* [Directions for this task]
Return, from the data that follows, each line that holds the word "Análisis".

* [Listed entries]

***

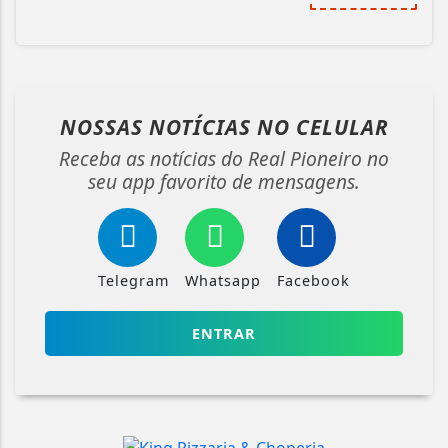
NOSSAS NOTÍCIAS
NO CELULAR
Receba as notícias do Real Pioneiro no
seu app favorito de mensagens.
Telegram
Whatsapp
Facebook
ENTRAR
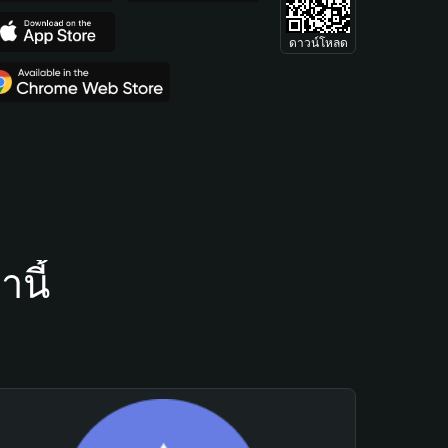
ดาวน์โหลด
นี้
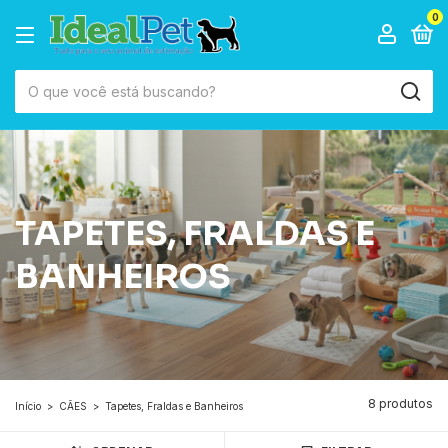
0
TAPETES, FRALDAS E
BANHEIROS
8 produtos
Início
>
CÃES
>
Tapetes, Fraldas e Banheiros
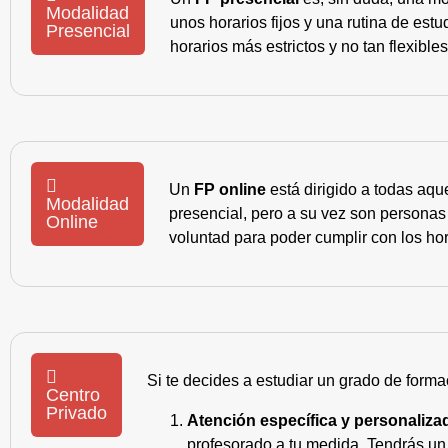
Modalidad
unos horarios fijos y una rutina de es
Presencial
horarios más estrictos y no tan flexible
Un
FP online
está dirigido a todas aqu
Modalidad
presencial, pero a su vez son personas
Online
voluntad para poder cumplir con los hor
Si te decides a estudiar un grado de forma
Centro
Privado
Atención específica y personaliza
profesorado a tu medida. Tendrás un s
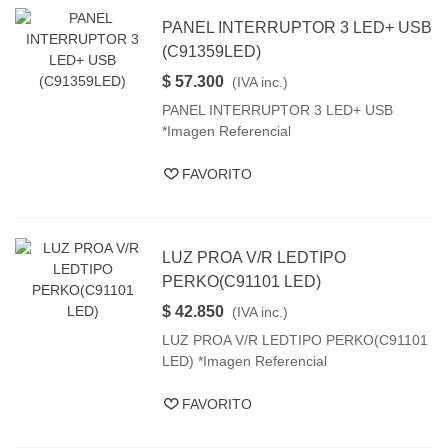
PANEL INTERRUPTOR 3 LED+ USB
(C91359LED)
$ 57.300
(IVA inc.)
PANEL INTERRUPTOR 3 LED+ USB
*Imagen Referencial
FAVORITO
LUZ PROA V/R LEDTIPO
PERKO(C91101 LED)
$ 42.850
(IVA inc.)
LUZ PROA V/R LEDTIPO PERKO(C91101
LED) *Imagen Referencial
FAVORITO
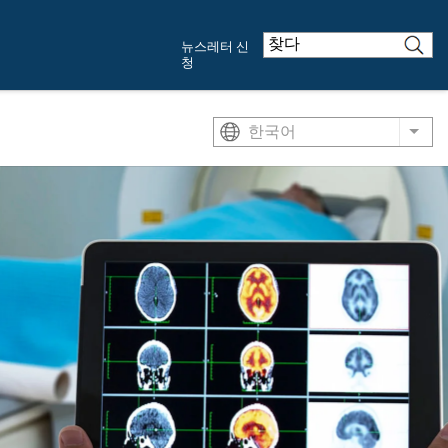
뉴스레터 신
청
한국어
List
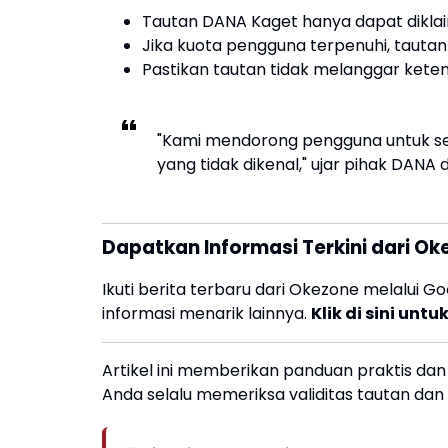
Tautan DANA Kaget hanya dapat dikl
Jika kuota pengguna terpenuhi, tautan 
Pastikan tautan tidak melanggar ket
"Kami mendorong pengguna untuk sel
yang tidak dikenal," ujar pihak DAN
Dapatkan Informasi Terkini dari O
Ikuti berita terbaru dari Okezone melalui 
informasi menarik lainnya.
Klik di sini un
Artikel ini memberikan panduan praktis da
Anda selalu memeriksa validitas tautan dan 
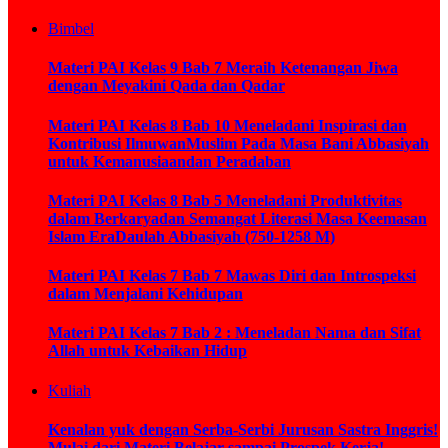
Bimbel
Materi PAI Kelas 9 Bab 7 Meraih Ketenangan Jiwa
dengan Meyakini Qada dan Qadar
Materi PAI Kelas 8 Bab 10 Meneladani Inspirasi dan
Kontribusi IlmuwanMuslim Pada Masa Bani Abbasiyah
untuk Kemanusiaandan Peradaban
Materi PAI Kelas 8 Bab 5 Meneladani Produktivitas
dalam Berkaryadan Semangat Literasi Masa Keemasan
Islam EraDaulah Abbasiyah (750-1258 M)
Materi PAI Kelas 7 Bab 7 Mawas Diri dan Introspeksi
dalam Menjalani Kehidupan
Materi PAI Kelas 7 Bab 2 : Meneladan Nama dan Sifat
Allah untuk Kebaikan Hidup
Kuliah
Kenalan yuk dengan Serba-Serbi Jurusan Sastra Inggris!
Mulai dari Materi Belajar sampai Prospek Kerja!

***

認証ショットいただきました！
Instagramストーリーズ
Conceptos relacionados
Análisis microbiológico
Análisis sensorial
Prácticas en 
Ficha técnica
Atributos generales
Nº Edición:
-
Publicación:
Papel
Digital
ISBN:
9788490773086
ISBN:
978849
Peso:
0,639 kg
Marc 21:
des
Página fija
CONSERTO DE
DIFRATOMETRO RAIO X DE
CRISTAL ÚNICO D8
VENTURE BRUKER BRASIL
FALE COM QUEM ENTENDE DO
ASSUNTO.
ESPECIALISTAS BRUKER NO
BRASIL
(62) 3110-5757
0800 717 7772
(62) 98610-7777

***

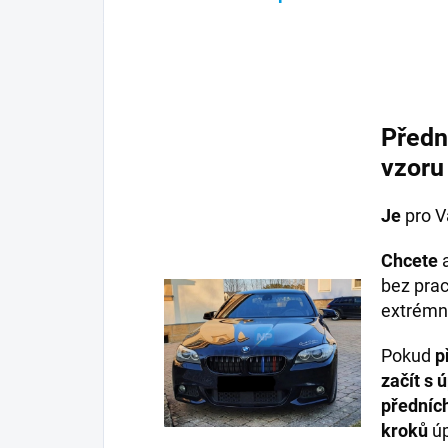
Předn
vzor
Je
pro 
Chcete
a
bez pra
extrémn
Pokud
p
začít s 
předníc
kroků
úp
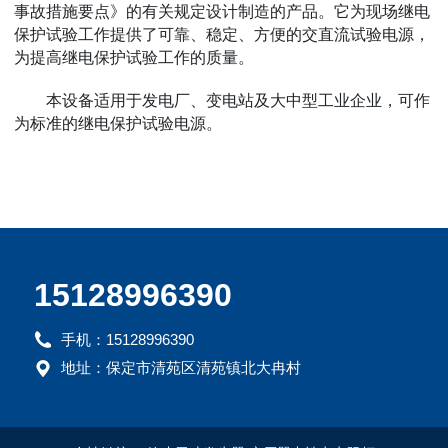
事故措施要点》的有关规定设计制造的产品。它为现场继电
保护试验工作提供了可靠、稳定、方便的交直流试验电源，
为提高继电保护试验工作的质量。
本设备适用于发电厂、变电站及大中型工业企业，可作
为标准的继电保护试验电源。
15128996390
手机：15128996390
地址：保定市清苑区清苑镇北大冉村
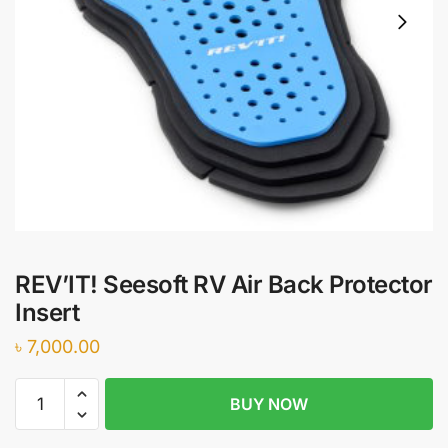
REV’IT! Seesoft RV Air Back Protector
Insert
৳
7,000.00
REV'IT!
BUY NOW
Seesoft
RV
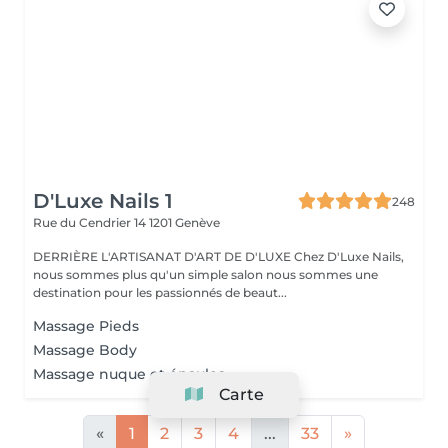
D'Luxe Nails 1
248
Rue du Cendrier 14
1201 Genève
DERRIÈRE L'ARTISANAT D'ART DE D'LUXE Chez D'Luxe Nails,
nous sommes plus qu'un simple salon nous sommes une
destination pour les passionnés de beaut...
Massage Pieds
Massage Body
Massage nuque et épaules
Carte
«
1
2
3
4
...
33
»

***

* [Task result]
Análisis microbiológico
Análisis sensorial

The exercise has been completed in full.